══ DATA SECTION

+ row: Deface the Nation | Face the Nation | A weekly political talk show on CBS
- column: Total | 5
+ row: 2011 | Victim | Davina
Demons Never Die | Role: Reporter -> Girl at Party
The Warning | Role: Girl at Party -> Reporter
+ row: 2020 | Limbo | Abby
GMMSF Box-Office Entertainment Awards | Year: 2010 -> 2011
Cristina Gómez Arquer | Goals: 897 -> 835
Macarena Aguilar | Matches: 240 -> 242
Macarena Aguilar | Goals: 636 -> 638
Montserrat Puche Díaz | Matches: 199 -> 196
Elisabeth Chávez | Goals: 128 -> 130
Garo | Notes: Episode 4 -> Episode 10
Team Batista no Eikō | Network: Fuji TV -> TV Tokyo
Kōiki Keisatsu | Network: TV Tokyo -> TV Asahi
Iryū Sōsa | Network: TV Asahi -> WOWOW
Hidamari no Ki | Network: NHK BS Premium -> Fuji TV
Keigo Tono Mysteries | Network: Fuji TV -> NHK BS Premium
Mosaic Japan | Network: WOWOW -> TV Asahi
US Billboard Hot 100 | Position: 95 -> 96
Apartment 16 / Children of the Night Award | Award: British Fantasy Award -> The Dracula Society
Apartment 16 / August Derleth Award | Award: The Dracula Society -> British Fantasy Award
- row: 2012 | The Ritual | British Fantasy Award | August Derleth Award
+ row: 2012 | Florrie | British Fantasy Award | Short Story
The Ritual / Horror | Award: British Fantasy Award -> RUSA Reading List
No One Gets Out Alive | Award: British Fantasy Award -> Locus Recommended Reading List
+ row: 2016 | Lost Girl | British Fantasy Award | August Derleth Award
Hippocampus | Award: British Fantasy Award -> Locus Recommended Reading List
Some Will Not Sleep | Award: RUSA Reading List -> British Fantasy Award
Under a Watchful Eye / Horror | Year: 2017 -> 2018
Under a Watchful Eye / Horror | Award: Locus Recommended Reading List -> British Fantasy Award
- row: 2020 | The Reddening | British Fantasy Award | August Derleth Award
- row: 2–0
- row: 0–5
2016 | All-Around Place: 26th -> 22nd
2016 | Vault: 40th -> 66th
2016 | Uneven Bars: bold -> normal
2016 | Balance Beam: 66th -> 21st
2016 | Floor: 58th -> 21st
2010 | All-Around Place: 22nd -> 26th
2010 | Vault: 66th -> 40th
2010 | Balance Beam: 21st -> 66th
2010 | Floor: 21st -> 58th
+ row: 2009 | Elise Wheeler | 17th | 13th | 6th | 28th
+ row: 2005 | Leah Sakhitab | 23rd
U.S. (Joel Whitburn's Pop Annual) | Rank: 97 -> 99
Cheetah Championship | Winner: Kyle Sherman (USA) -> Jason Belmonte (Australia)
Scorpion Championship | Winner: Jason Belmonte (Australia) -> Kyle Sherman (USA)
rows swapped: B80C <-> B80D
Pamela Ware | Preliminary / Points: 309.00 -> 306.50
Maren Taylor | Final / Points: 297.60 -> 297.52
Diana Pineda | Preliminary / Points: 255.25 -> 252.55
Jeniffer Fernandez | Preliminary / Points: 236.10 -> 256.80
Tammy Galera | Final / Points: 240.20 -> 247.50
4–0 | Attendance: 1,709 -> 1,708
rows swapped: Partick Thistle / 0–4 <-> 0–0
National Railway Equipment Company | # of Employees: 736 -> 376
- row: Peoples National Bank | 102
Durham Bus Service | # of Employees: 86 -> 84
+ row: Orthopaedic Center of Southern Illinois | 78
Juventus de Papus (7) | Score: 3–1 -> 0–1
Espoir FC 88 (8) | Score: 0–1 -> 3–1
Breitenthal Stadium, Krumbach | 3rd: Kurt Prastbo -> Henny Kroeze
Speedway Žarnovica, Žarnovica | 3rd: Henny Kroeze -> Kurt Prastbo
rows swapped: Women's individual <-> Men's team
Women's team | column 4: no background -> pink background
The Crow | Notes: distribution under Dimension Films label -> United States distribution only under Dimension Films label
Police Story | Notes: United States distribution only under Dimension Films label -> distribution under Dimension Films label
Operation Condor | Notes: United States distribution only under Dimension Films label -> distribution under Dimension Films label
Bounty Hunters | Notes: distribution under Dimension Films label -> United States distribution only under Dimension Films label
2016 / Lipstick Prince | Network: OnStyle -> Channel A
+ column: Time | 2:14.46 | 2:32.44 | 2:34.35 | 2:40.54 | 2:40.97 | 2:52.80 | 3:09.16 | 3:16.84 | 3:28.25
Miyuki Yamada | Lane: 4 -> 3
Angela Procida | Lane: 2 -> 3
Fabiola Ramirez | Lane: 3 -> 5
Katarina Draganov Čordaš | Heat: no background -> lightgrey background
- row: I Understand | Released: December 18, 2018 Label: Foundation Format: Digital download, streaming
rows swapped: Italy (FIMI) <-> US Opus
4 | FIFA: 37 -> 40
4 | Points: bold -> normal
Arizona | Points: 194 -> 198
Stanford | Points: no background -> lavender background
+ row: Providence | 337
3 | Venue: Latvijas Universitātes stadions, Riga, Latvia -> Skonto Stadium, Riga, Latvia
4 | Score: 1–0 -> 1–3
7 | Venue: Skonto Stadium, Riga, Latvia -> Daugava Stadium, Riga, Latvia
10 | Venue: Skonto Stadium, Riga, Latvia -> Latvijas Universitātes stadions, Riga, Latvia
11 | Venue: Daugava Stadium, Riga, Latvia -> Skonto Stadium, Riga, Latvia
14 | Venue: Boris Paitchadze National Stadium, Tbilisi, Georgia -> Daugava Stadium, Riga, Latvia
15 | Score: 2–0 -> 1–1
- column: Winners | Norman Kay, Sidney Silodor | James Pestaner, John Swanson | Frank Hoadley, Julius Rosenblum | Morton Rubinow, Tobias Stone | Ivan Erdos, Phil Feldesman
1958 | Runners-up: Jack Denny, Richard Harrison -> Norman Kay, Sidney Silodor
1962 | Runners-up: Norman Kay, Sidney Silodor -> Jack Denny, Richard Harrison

════

▸ STATED TASK:
Write out all of the lines above word for word, without changing anything.

▸ SOLUTION TO THIS PROBLEM:
+ row: Deface the Nation | Face the Nation | A weekly political talk show on CBS
- column: Total | 5
+ row: 2011 | Victim | Davina
Demons Never Die | Role: Reporter -> Girl at Party
The Warning | Role: Girl at Party -> Reporter
+ row: 2020 | Limbo | Abby
GMMSF Box-Office Entertainment Awards | Year: 2010 -> 2011
Cristina Gómez Arquer | Goals: 897 -> 835
Macarena Aguilar | Matches: 240 -> 242
Macarena Aguilar | Goals: 636 -> 638
Montserrat Puche Díaz | Matches: 199 -> 196
Elisabeth Chávez | Goals: 128 -> 130
Garo | Notes: Episode 4 -> Episode 10
Team Batista no Eikō | Network: Fuji TV -> TV Tokyo
Kōiki Keisatsu | Network: TV Tokyo -> TV Asahi
Iryū Sōsa | Network: TV Asahi -> WOWOW
Hidamari no Ki | Network: NHK BS Premium -> Fuji TV
Keigo Tono Mysteries | Network: Fuji TV -> NHK BS Premium
Mosaic Japan | Network: WOWOW -> TV Asahi
US Billboard Hot 100 | Position: 95 -> 96
Apartment 16 / Children of the Night Award | Award: British Fantasy Award -> The Dracula Society
Apartment 16 / August Derleth Award | Award: The Dracula Society -> British Fantasy Award
- row: 2012 | The Ritual | British Fantasy Award | August Derleth Award
+ row: 2012 | Florrie | British Fantasy Award | Short Story
The Ritual / Horror | Award: British Fantasy Award -> RUSA Reading List
No One Gets Out Alive | Award: British Fantasy Award -> Locus Recommended Reading List
+ row: 2016 | Lost Girl | British Fantasy Award | August Derleth Award
Hippocampus | Award: British Fantasy Award -> Locus Recommended Reading List
Some Will Not Sleep | Award: RUSA Reading List -> British Fantasy Award
Under a Watchful Eye / Horror | Year: 2017 -> 2018
Under a Watchful Eye / Horror | Award: Locus Recommended Reading List -> British Fantasy Award
- row: 2020 | The Reddening | British Fantasy Award | August Derleth Award
- row: 2–0
- row: 0–5
2016 | All-Around Place: 26th -> 22nd
2016 | Vault: 40th -> 66th
2016 | Uneven Bars: bold -> normal
2016 | Balance Beam: 66th -> 21st
2016 | Floor: 58th -> 21st
2010 | All-Around Place: 22nd -> 26th
2010 | Vault: 66th -> 40th
2010 | Balance Beam: 21st -> 66th
2010 | Floor: 21st -> 58th
+ row: 2009 | Elise Wheeler | 17th | 13th | 6th | 28th
+ row: 2005 | Leah Sakhitab | 23rd
U.S. (Joel Whitburn's Pop Annual) | Rank: 97 -> 99
Cheetah Championship | Winner: Kyle Sherman (USA) -> Jason Belmonte (Australia)
Scorpion Championship | Winner: Jason Belmonte (Australia) -> Kyle Sherman (USA)
rows swapped: B80C <-> B80D
Pamela Ware | Preliminary / Points: 309.00 -> 306.50
Maren Taylor | Final / Points: 297.60 -> 297.52
Diana Pineda | Preliminary / Points: 255.25 -> 252.55
Jeniffer Fernandez | Preliminary / Points: 236.10 -> 256.80
Tammy Galera | Final / Points: 240.20 -> 247.50
4–0 | Attendance: 1,709 -> 1,708
rows swapped: Partick Thistle / 0–4 <-> 0–0
National Railway Equipment Company | # of Employees: 736 -> 376
- row: Peoples National Bank | 102
Durham Bus Service | # of Employees: 86 -> 84
+ row: Orthopaedic Center of Southern Illinois | 78
Juventus de Papus (7) | Score: 3–1 -> 0–1
Espoir FC 88 (8) | Score: 0–1 -> 3–1
Breitenthal Stadium, Krumbach | 3rd: Kurt Prastbo -> Henny Kroeze
Speedway Žarnovica, Žarnovica | 3rd: Henny Kroeze -> Kurt Prastbo
rows swapped: Women's individual <-> Men's team
Women's team | column 4: no background -> pink background
The Crow | Notes: distribution under Dimension Films label -> United States distribution only under Dimension Films label
Police Story | Notes: United States distribution only under Dimension Films label -> distribution under Dimension Films label
Operation Condor | Notes: United States distribution only under Dimension Films label -> distribution under Dimension Films label
Bounty Hunters | Notes: distribution under Dimension Films label -> United States distribution only under Dimension Films label
2016 / Lipstick Prince | Network: OnStyle -> Channel A
+ column: Time | 2:14.46 | 2:32.44 | 2:34.35 | 2:40.54 | 2:40.97 | 2:52.80 | 3:09.16 | 3:16.84 | 3:28.25
Miyuki Yamada | Lane: 4 -> 3
Angela Procida | Lane: 2 -> 3
Fabiola Ramirez | Lane: 3 -> 5
Katarina Draganov Čordaš | Heat: no background -> lightgrey background
- row: I Understand | Released: December 18, 2018 Label: Foundation Format: Digital download, streaming
rows swapped: Italy (FIMI) <-> US Opus
4 | FIFA: 37 -> 40
4 | Points: bold -> normal
Arizona | Points: 194 -> 198
Stanford | Points: no background -> lavender background
+ row: Providence | 337
3 | Venue: Latvijas Universitātes stadions, Riga, Latvia -> Skonto Stadium, Riga, Latvia
4 | Score: 1–0 -> 1–3
7 | Venue: Skonto Stadium, Riga, Latvia -> Daugava Stadium, Riga, Latvia
10 | Venue: Skonto Stadium, Riga, Latvia -> Latvijas Universitātes stadions, Riga, Latvia
11 | Venue: Daugava Stadium, Riga, Latvia -> Skonto Stadium, Riga, Latvia
14 | Venue: Boris Paitchadze National Stadium, Tbilisi, Georgia -> Daugava Stadium, Riga, Latvia
15 | Score: 2–0 -> 1–1
- column: Winners | Norman Kay, Sidney Silodor | James Pestaner, John Swanson | Frank Hoadley, Julius Rosenblum | Morton Rubinow, Tobias Stone | Ivan Erdos, Phil Feldesman
1958 | Runners-up: Jack Denny, Richard Harrison -> Norman Kay, Sidney Silodor
1962 | Runners-up: Norman Kay, Sidney Silodor -> Jack Denny, Richard Harrison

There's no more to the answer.